When I was young, you were the voice for all of us young men who were heeding what we thought was a call to engage the world not just evangelically but also politically, something we believed was a Christian duty for Americans blessed with such liberties, and . . . yada, yada, yada . . . well, I guess you know the drill. Hell, you practically invented it! Then life kinda just happened. You disappeared from my radar. And I noticed you again when I saw the joyous face of your young father as he lifted high one of his children on the cover of a book with your name on it. In the last few years, I’ve not only read “Crazy for God,” but also “Patience with God,” and, of course, “Sex, Mom & God,” as well as “Portofino,” “Zermatt,” and “Saving Grandma!” What’s more, I’ve purchased each and every one. So you can buy me a drink, if we ever do meet, for helping to put food on your table!
Here’s a story you might like.
When I was in the fifth grade and coming new to a school in the middle of the year, all the boys hustled me out to a corner of the playground at recess and demanded to know if I knew “where babies come from.” Intimidated and nervous, as I was, I silently gestured something I must have learned from somewhere but can’t remember where. Inserting my extended right index finger into the circled index finger and thumb on my left hand, I formed an universally-recognizable symbol for sexual intercourse. Instantly, the crowd of boys surrounding me burst into shouts of loud and sustained jubilation. I had never before, nor since, felt such acclaim and affirmation as I did that day!
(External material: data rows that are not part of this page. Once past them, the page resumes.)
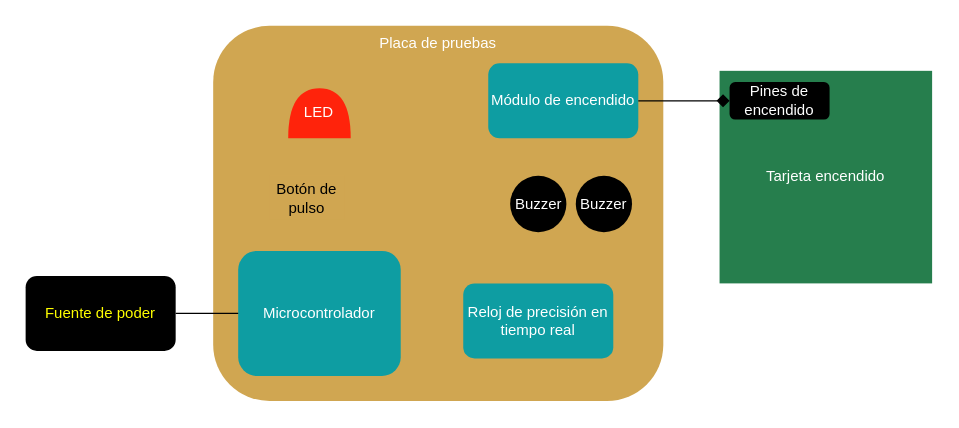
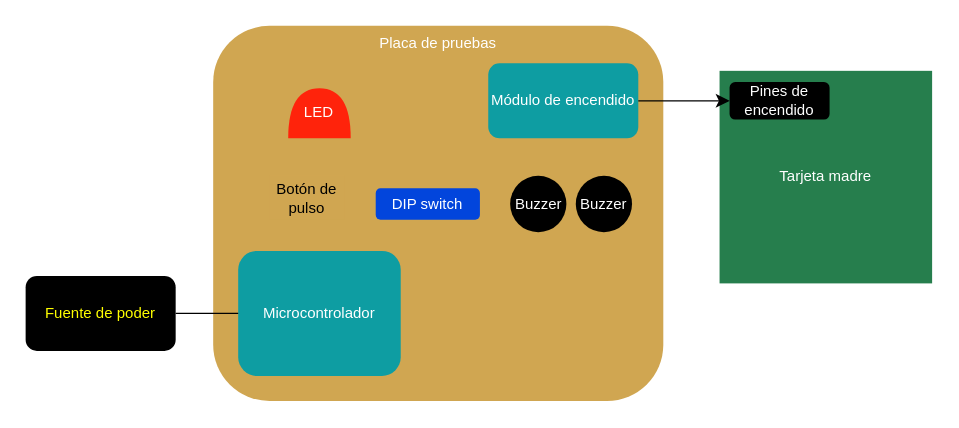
  <mxCell id="0" />
  <mxCell id="1" parent="0" />
  <mxCell id="2" value="" style="group" vertex="1" connectable="0" parent="1"><mxGeometry x="575" y="56" width="170" height="170" as="geometry" /></mxCell>
- <mxCell id="3" value="Tarjeta encendido" style="whiteSpace=wrap;html=1;aspect=fixed;fontColor=#FFFFFF;strokeColor=none;fillColor=#267E4D;shadow=0;glass=0;" vertex="1" parent="2"><mxGeometry width="170" height="170" as="geometry" /></mxCell>
+ <mxCell id="3" value="Tarjeta madre" style="whiteSpace=wrap;html=1;aspect=fixed;fontColor=#FFFFFF;strokeColor=none;fillColor=#267E4D;shadow=0;glass=0;" vertex="1" parent="2"><mxGeometry width="170" height="170" as="geometry" /></mxCell>
  <mxCell id="4" value="Pines de encendido" style="rounded=1;whiteSpace=wrap;html=1;strokeColor=none;fillColor=#000000;fontColor=#FFFFFF;" vertex="1" parent="2"><mxGeometry x="8" y="9" width="80" height="30" as="geometry" /></mxCell>
  <mxCell id="5" value="" style="group;fontColor=light-dark(#ffffff, #ededed);" vertex="1" connectable="0" parent="1"><mxGeometry x="170" y="20" width="360" height="300" as="geometry" /></mxCell>
  <mxCell id="6" value="Placa de pruebas" style="rounded=1;whiteSpace=wrap;html=1;fillColor=#D0A651;strokeColor=none;verticalAlign=top;fontColor=light-dark(#ffffff, #454545);" vertex="1" parent="5"><mxGeometry width="360" height="300" as="geometry" /></mxCell>
+ <mxCell id="7" value="DIP switch" style="rounded=1;whiteSpace=wrap;html=1;strokeColor=none;fillColor=light-dark(#0245dc, #ededed);fontColor=#FFFFFF;" vertex="1" parent="5"><mxGeometry x="130" y="130" width="83.33" height="25" as="geometry" /></mxCell>
  <mxCell id="8" value="Buzzer" style="ellipse;whiteSpace=wrap;html=1;aspect=fixed;fillColor=#000000;strokeColor=none;fontColor=#FFFFFF;" vertex="1" parent="5"><mxGeometry x="290" y="120" width="45" height="45" as="geometry" /></mxCell>
  <mxCell id="9" value="Microcontrolador" style="rounded=1;whiteSpace=wrap;html=1;fillColor=light-dark(#0E9DA2,#EDEDED);strokeColor=none;fontColor=light-dark(#ffffff, #ededed);" vertex="1" parent="5"><mxGeometry x="20" y="180" width="130" height="100" as="geometry" /></mxCell>
  <mxCell id="10" value="Módulo de encendido" style="rounded=1;whiteSpace=wrap;html=1;fillColor=light-dark(#0E9DA2,#EDEDED);fontColor=#FFFFFF;strokeColor=none;" vertex="1" parent="5"><mxGeometry x="220" y="30" width="120" height="60" as="geometry" /></mxCell>
- <mxCell id="11" value="Reloj de precisión en tiempo real" style="rounded=1;whiteSpace=wrap;html=1;fillColor=light-dark(#0E9DA2,#EDEDED);strokeColor=none;fontColor=light-dark(#ffffff, #ededed);" vertex="1" parent="5"><mxGeometry x="200" y="206" width="120" height="60" as="geometry" /></mxCell>
  <mxCell id="12" value="Buzzer" style="ellipse;whiteSpace=wrap;html=1;aspect=fixed;fillColor=#000000;strokeColor=none;fontColor=#FFFFFF;" vertex="1" parent="5"><mxGeometry x="237.5" y="120" width="45" height="45" as="geometry" /></mxCell>
  <mxCell id="13" value="&lt;div&gt;Botón de pulso&lt;/div&gt;" style="rounded=0;whiteSpace=wrap;html=1;strokeColor=none;fillColor=#d0a651;" vertex="1" parent="5"><mxGeometry x="45" y="120" width="60" height="35" as="geometry" /></mxCell>
  <mxCell id="14" value="LED" style="shape=or;whiteSpace=wrap;html=1;rotation=-90;textDirection=vertical-lr;strokeColor=none;fillColor=#FF230B;fontColor=#FFFFFF;" vertex="1" parent="5"><mxGeometry x="65" y="45" width="40" height="50" as="geometry" /></mxCell>
- <mxCell id="15" style="edgeStyle=none;curved=1;rounded=0;orthogonalLoop=1;jettySize=auto;html=1;exitX=1;exitY=0.5;exitDx=0;exitDy=0;entryX=0;entryY=0.5;entryDx=0;entryDy=0;fontSize=12;startSize=8;endSize=8;endArrow=diamond;" edge="1" parent="1" source="10" target="4"><mxGeometry relative="1" as="geometry" /></mxCell>
+ <mxCell id="15" style="edgeStyle=none;curved=1;rounded=0;orthogonalLoop=1;jettySize=auto;html=1;exitX=1;exitY=0.5;exitDx=0;exitDy=0;entryX=0;entryY=0.5;entryDx=0;entryDy=0;fontSize=12;startSize=8;endSize=8;" edge="1" parent="1" source="10" target="4"><mxGeometry relative="1" as="geometry" /></mxCell>
  <mxCell id="16" style="edgeStyle=none;curved=1;rounded=0;orthogonalLoop=1;jettySize=auto;html=1;exitX=1;exitY=0.5;exitDx=0;exitDy=0;entryX=0;entryY=0.5;entryDx=0;entryDy=0;fontSize=12;startSize=8;endSize=8;endArrow=none;" edge="1" parent="1" source="17" target="9"><mxGeometry relative="1" as="geometry" /></mxCell>
  <mxCell id="17" value="Fuente de poder" style="rounded=1;whiteSpace=wrap;html=1;strokeColor=none;fillColor=#000000;fontColor=#FFFF01;" vertex="1" parent="1"><mxGeometry x="20" y="220" width="120" height="60" as="geometry" /></mxCell>
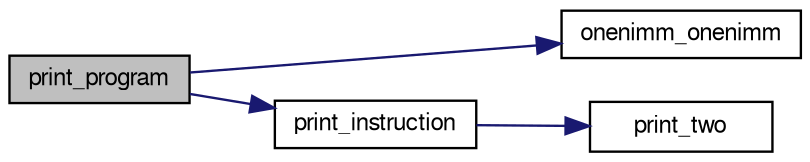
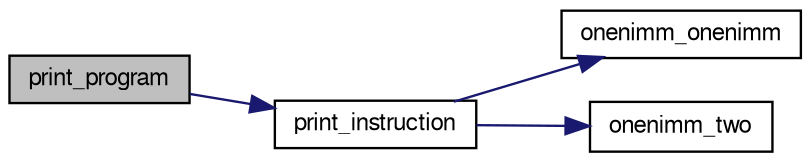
  digraph {
    rankdir=LR
    node [color=black fillcolor=white fontname=FreeSans fontsize=10 shape=record style=filled]
    edge [color=midnightblue fontname=FreeSans fontsize=10 labelfontname=FreeSans labelfontsize=10 style=solid]
    n1 [fillcolor=grey75 fontcolor=black height=0.2 label=print_program width=0.4]
    n2 [height=0.2 label=print_instruction width=0.4]
    n3 [height=0.2 label=onenimm_onenimm width=0.4]
-   n4 [height=0.2 label=print_two width=0.4]
+   n4 [height=0.2 label=onenimm_two width=0.4]
    n1 -> n2
-   n1 -> n3
+   n2 -> n3
    n2 -> n4
  }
Nonetheless, I was unsettled in my heart because I did not at that time believe what I had just then professed. Therefore, I decided to ask my Mom. I could have asked my father, I suppose, but I knew that the chances were good that had I asked my Dad, he’d have erupted in shock with a loud shout of, “What the Hell are you asking about that for!” So in the darkness of my bedroom that night after my mother had tucked me into bed, us having said our prayers and me having received on my forehead from her hand the sign of the cross, I asked, “Mom, what’s sex?” There followed a long, uncomfortable pause before my mother sufficiently recovered her composure and stated simply, “When a man and woman love each other . . . they get married . . . and they hold each other close . . . and they press their bodies together.” Young as I was, I could tell that if I asked for more detail than that, my mother might either die or at least faint right there in my room. So I said, “Thanks, Mom,” and left it at that. My mother quickly kissed me and hurried out of the room . . . but the feeling of relief that she left behind hung thick in the air above me until I fell asleep.
That’s probably all the sex education a kid really needs, I guess. I never suffered at any rate. And as I look back over a life that’s nearing it’s closing chapters, I think that my Mom described things as well and as beautifully as it can be described. Her explanation doesn’t account for all the human variations on the theme, but it has the virtue of Biblical authority. And on that topic, I can’t say as how I agree with your take on the Bible, but that’s between you and God, and I think that He likes it when we wrestle with Him. Good luck!
PS: I later realized that the “first person who ever told me about Jesus” was my Mom. You and I have that in common too!